SACRAMENTO, Calif. (KTXL) -- UC Davis Medical Center staff who came in contact with a COVID-19 patient from Solano County are now being quarantined.
The nurses union is saying the hospital did not take the threat seriously despite warnings by nurses before the patient tested positive for the coronavirus disease.
UC Davis nurse Melissa Johnson-Camacho, the chief nurse representative for the California Nurses Association, said despite some initial reactions, nurses always get down to the business of treating patients with infectious diseases.
The union is working with hospital officials to reinforce safety measures.

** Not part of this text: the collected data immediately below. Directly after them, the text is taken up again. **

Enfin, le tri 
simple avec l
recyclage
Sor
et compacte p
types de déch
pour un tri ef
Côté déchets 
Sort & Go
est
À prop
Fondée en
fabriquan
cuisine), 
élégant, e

“Any of those units that are dealing with that patient have an infectious disease team right on staff coaching them and helping them in and out with precautions,” Johnson-Camacho told FOX40.

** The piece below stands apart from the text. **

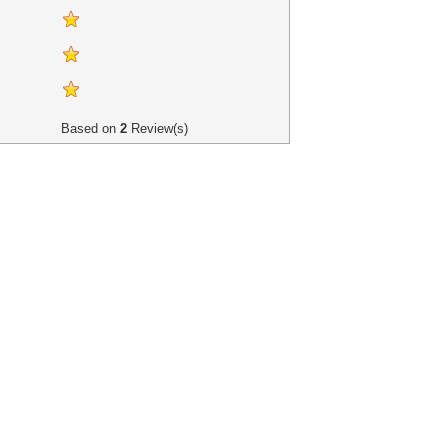
Based on
2
Review(s)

It’s assumed hospital nurses know all there is to know about infectious diseases but this coronavirus is new and people know very little about it. That causes some apprehension.
"I mean, the masks come up a lot,” Johnson-Camacho said. “Staff want to wear masks."
Images of how Chinese health workers are protecting themselves can be daunting.
The staff at the medical center deals with infectious diseases all the time, like tuberculosis and measles.
"This is how many feet, this is what you use to clean it, you know all that,” Johnson-Camacho explained. “But if it’s a novel virus that they're still learning about, more unknowns, and that makes nervous people.”
The dozens of nurses and staff sent home for quarantine is a precaution. None of them have tested positive for COVID-19.
The nurses union said it is evident the hospital did not take the threat seriously.
Of course, hospital nurses in general often wear masks to protect themselves and others, especially during flu season.
The nurses union says it is putting out its own safety information to nurses to augment what management is doing.
"Flyers, training on all of this, and so we are working with management to make sure that we are with the highest precautions so we can protect our patients, protect our nurses, protect staff,” Johnson-Camacho told FOX40.